**Exercise data:**
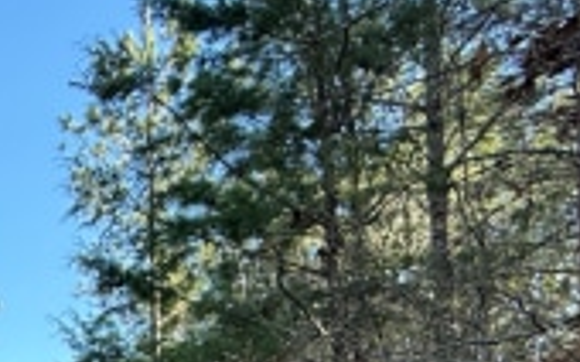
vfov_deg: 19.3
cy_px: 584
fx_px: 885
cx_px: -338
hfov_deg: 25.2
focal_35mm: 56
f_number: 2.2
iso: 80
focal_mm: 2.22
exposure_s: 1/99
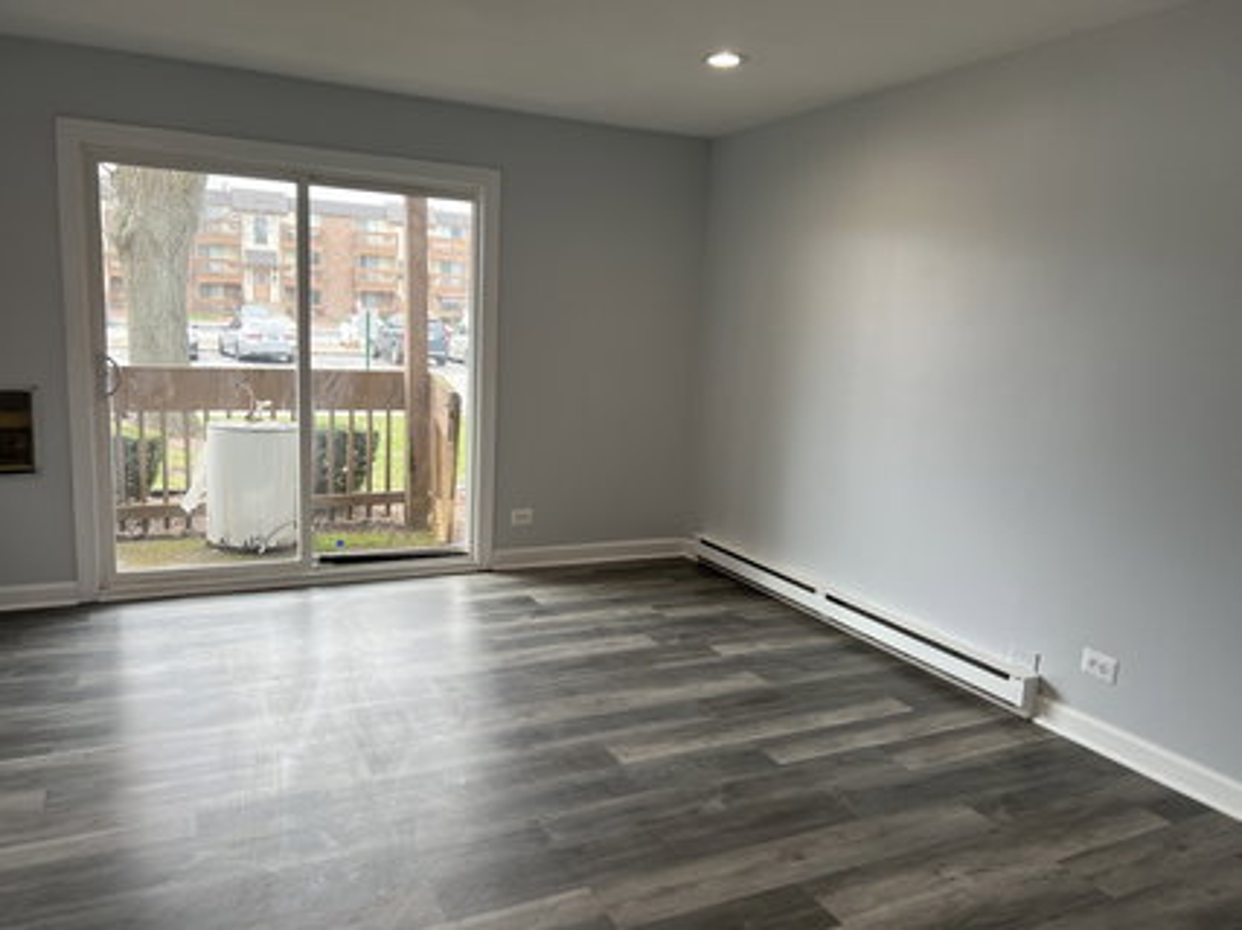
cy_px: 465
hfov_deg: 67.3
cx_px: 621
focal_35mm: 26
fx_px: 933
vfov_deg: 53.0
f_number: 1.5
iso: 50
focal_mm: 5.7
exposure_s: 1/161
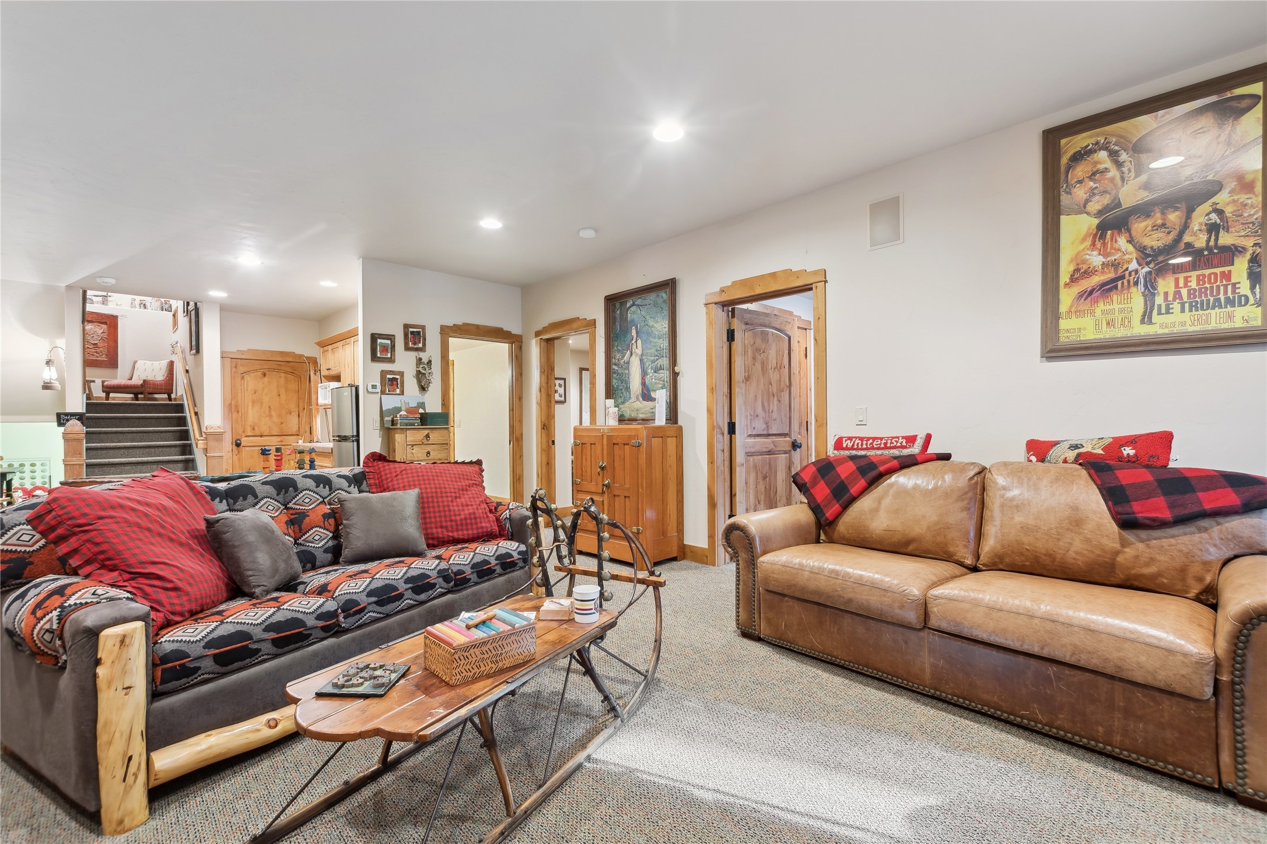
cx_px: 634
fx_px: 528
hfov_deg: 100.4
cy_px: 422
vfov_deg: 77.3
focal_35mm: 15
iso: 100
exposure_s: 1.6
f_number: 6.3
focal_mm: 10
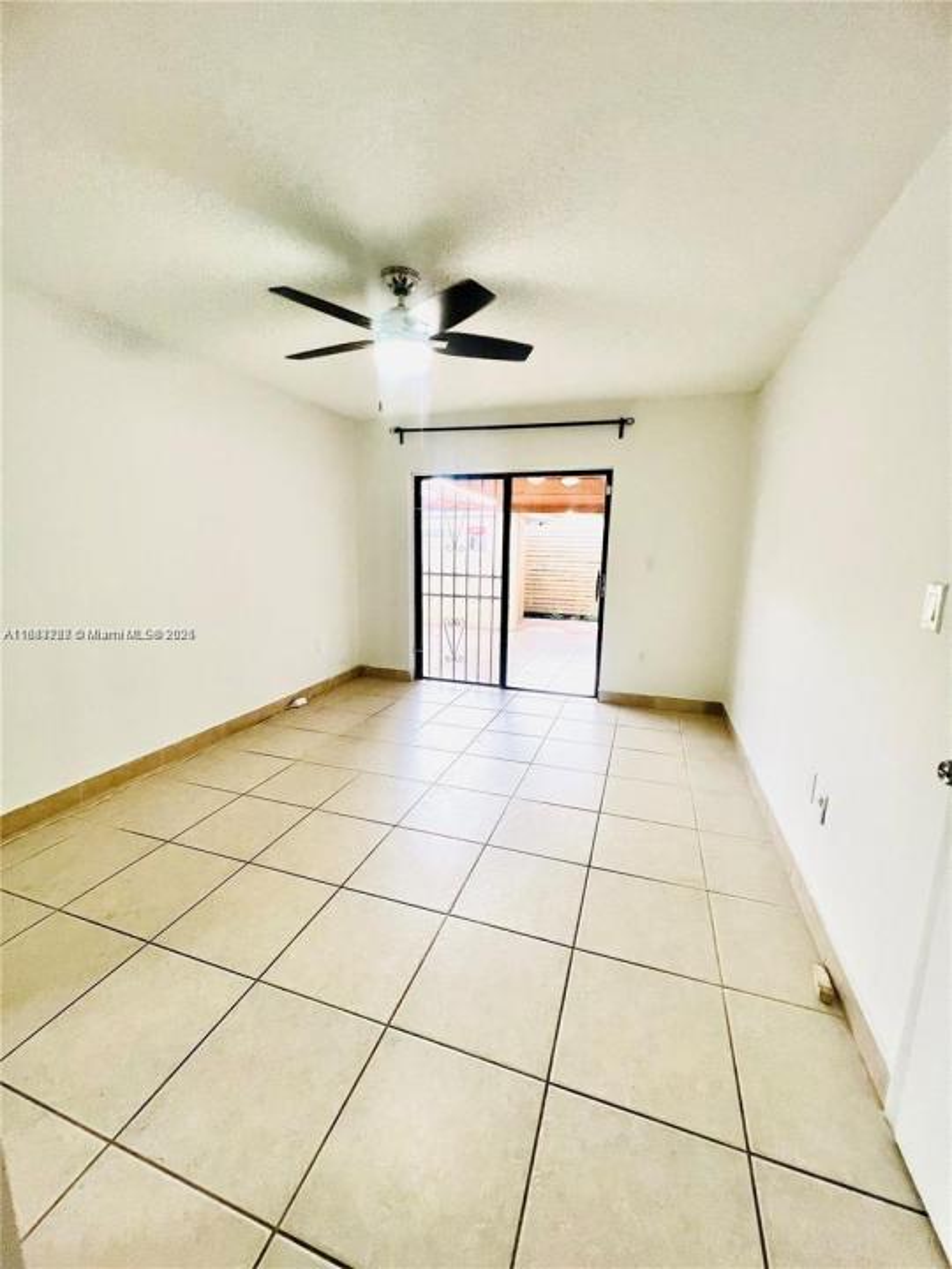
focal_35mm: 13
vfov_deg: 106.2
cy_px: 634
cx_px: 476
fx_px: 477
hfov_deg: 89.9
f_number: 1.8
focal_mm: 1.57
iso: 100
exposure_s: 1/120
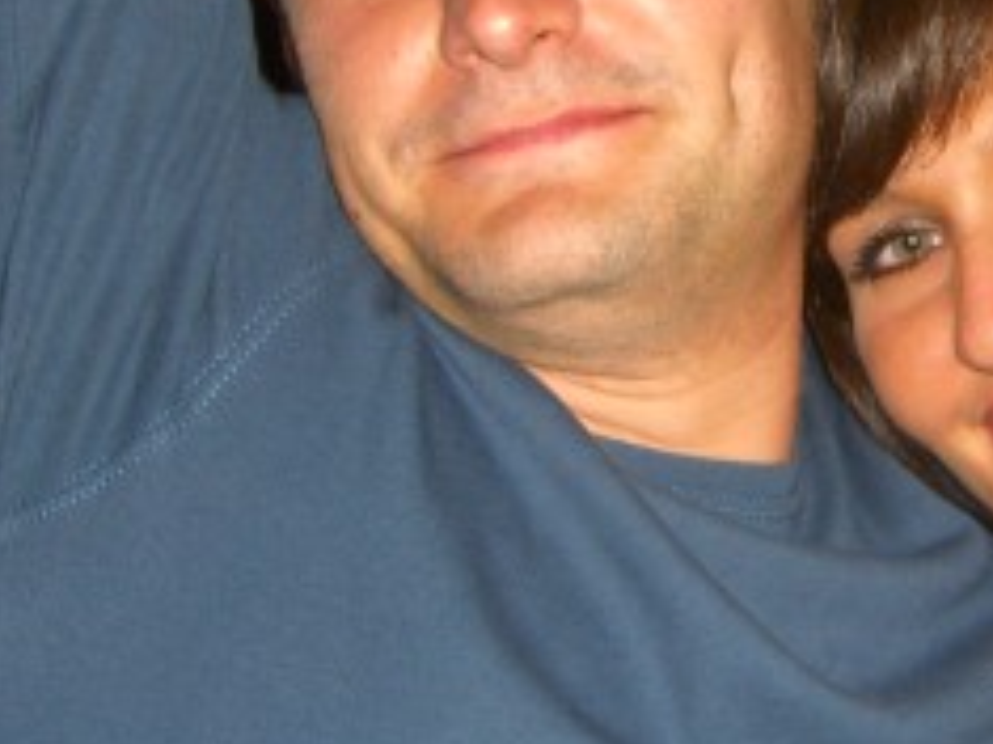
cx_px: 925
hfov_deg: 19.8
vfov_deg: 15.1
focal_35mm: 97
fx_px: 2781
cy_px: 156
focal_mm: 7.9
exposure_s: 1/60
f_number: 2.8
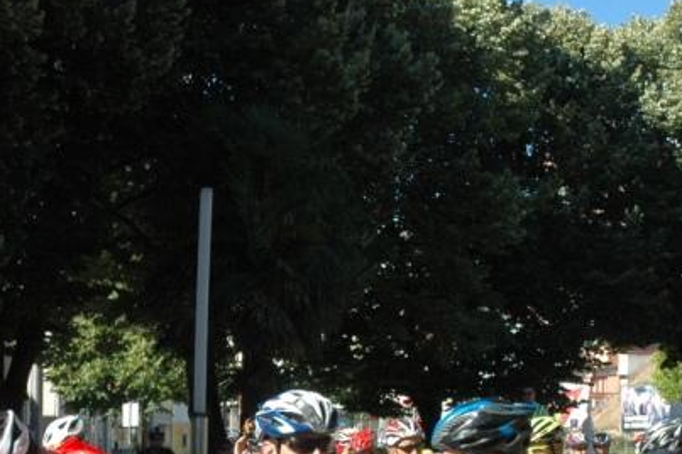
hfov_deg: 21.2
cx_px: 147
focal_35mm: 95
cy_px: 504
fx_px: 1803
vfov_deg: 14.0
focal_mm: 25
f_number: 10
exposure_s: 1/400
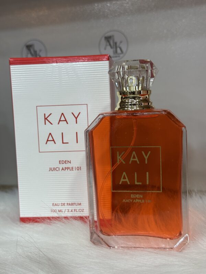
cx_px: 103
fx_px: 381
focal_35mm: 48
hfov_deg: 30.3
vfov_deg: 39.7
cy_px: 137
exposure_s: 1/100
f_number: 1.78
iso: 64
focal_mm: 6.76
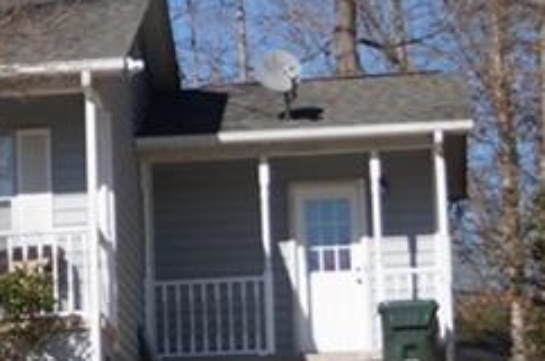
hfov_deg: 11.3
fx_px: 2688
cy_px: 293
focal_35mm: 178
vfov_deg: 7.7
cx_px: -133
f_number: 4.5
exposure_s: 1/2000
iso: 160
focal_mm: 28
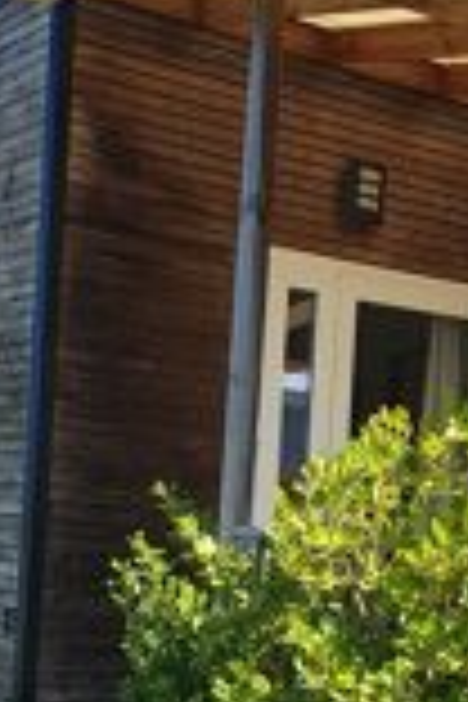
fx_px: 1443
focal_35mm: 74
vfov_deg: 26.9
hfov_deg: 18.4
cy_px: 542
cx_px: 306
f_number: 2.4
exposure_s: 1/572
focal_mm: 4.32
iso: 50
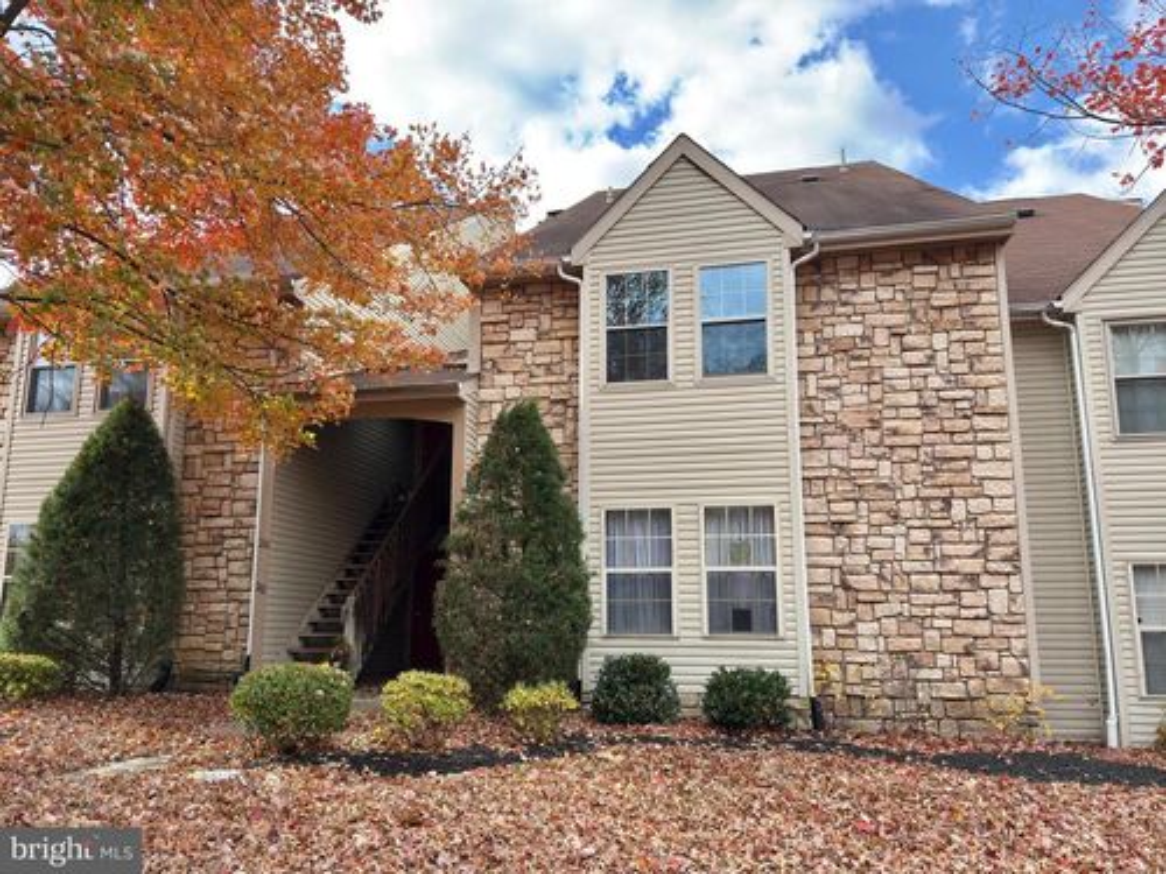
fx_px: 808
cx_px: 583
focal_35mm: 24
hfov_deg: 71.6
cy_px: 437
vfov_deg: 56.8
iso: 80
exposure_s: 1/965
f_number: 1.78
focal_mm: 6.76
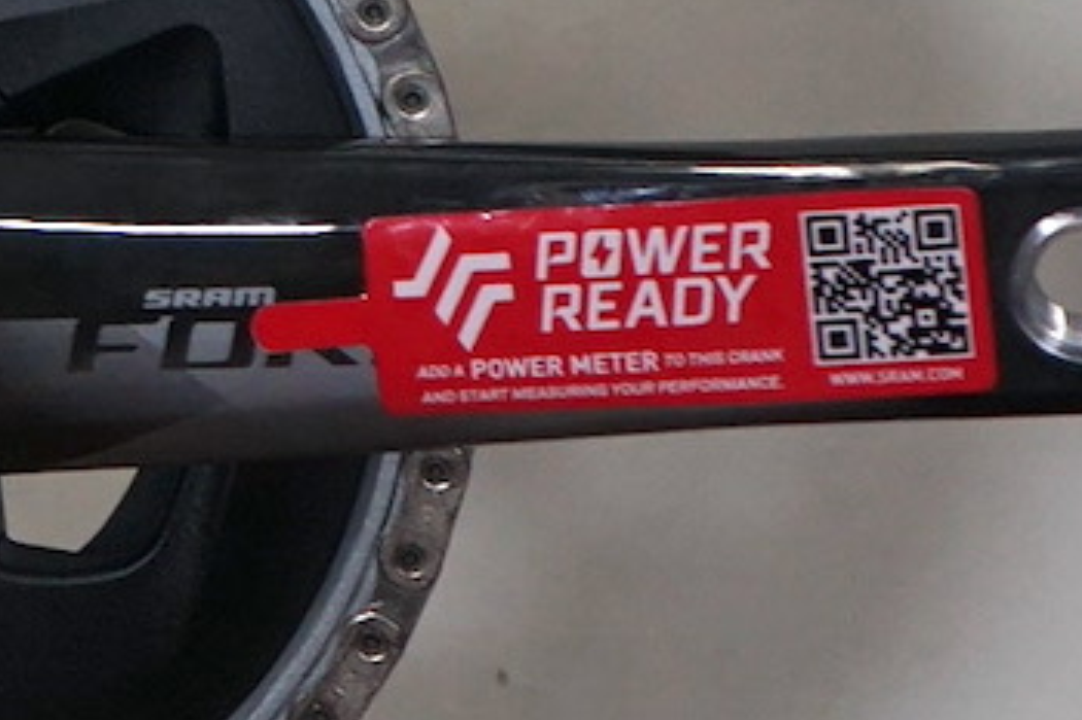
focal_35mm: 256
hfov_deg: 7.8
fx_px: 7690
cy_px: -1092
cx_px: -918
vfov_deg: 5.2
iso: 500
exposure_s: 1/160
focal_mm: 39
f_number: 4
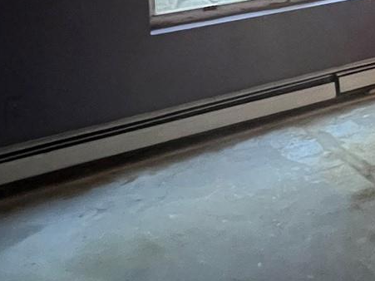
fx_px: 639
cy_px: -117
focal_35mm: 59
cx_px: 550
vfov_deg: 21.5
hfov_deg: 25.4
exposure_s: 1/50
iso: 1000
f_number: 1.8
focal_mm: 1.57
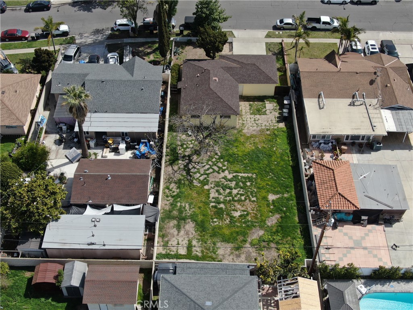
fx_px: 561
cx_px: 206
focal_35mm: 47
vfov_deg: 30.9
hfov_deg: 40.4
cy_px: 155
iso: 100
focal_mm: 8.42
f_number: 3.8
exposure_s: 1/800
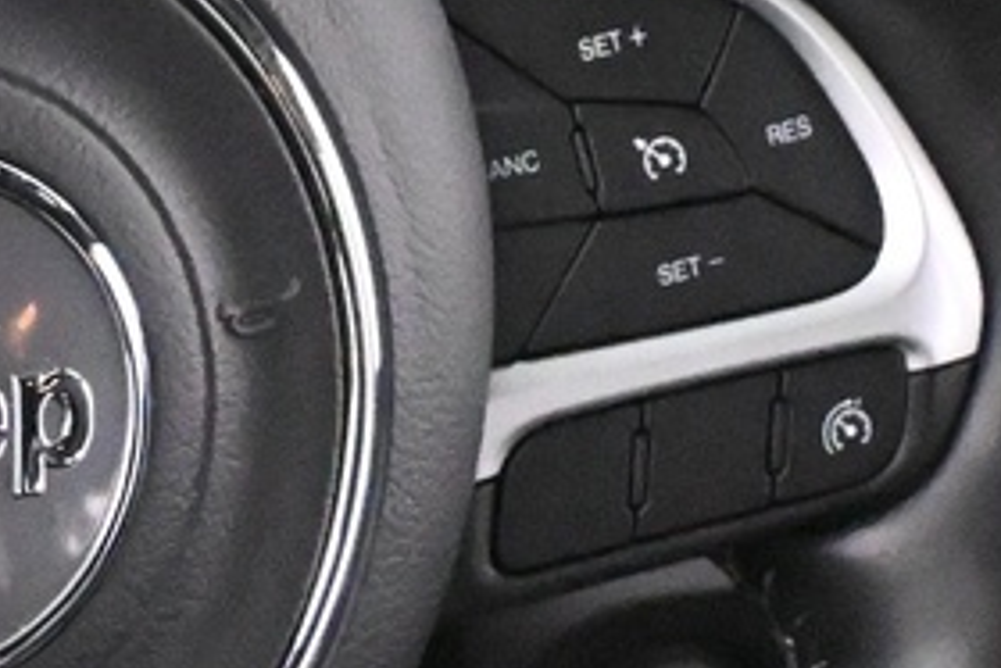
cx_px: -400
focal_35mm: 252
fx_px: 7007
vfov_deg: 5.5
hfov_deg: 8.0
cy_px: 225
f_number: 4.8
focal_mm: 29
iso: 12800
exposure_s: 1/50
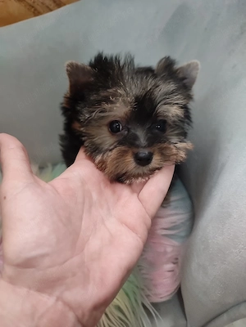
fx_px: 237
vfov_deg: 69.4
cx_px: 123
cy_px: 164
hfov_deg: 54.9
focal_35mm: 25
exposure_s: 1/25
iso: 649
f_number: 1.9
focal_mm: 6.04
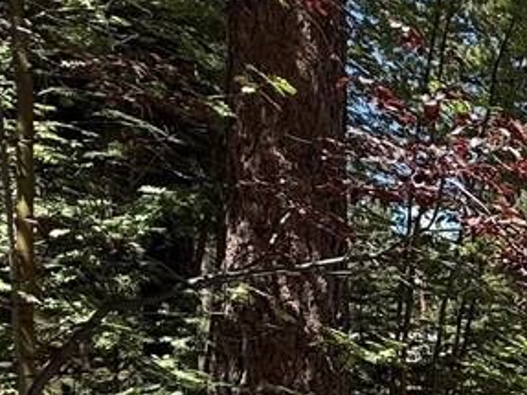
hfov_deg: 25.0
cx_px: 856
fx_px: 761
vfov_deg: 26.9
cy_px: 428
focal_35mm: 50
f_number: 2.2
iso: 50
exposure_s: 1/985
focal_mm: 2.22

**Task statement:**
Retype the entries word for word. Omit any images.

**Response below:**
vfov_deg: 19.3
cy_px: 584
fx_px: 885
cx_px: -338
hfov_deg: 25.2
focal_35mm: 56
f_number: 2.2
iso: 80
focal_mm: 2.22
exposure_s: 1/99
cy_px: 465
hfov_deg: 67.3
cx_px: 621
focal_35mm: 26
fx_px: 933
vfov_deg: 53.0
f_number: 1.5
iso: 50
focal_mm: 5.7
exposure_s: 1/161
cx_px: 634
fx_px: 528
hfov_deg: 100.4
cy_px: 422
vfov_deg: 77.3
focal_35mm: 15
iso: 100
exposure_s: 1.6
f_number: 6.3
focal_mm: 10
focal_35mm: 13
vfov_deg: 106.2
cy_px: 634
cx_px: 476
fx_px: 477
hfov_deg: 89.9
f_number: 1.8
focal_mm: 1.57
iso: 100
exposure_s: 1/120
cx_px: 925
hfov_deg: 19.8
vfov_deg: 15.1
focal_35mm: 97
fx_px: 2781
cy_px: 156
focal_mm: 7.9
exposure_s: 1/60
f_number: 2.8
hfov_deg: 21.2
cx_px: 147
focal_35mm: 95
cy_px: 504
fx_px: 1803
vfov_deg: 14.0
focal_mm: 25
f_number: 10
exposure_s: 1/400
cx_px: 103
fx_px: 381
focal_35mm: 48
hfov_deg: 30.3
vfov_deg: 39.7
cy_px: 137
exposure_s: 1/100
f_number: 1.78
iso: 64
focal_mm: 6.76
hfov_deg: 11.3
fx_px: 2688
cy_px: 293
focal_35mm: 178
vfov_deg: 7.7
cx_px: -133
f_number: 4.5
exposure_s: 1/2000
iso: 160
focal_mm: 28
fx_px: 1443
focal_35mm: 74
vfov_deg: 26.9
hfov_deg: 18.4
cy_px: 542
cx_px: 306
f_number: 2.4
exposure_s: 1/572
focal_mm: 4.32
iso: 50
fx_px: 808
cx_px: 583
focal_35mm: 24
hfov_deg: 71.6
cy_px: 437
vfov_deg: 56.8
iso: 80
exposure_s: 1/965
f_number: 1.78
focal_mm: 6.76
focal_35mm: 256
hfov_deg: 7.8
fx_px: 7690
cy_px: -1092
cx_px: -918
vfov_deg: 5.2
iso: 500
exposure_s: 1/160
focal_mm: 39
f_number: 4
fx_px: 639
cy_px: -117
focal_35mm: 59
cx_px: 550
vfov_deg: 21.5
hfov_deg: 25.4
exposure_s: 1/50
iso: 1000
f_number: 1.8
focal_mm: 1.57
fx_px: 561
cx_px: 206
focal_35mm: 47
vfov_deg: 30.9
hfov_deg: 40.4
cy_px: 155
iso: 100
focal_mm: 8.42
f_number: 3.8
exposure_s: 1/800
cx_px: -400
focal_35mm: 252
fx_px: 7007
vfov_deg: 5.5
hfov_deg: 8.0
cy_px: 225
f_number: 4.8
focal_mm: 29
iso: 12800
exposure_s: 1/50
fx_px: 237
vfov_deg: 69.4
cx_px: 123
cy_px: 164
hfov_deg: 54.9
focal_35mm: 25
exposure_s: 1/25
iso: 649
f_number: 1.9
focal_mm: 6.04
hfov_deg: 25.0
cx_px: 856
fx_px: 761
vfov_deg: 26.9
cy_px: 428
focal_35mm: 50
f_number: 2.2
iso: 50
exposure_s: 1/985
focal_mm: 2.22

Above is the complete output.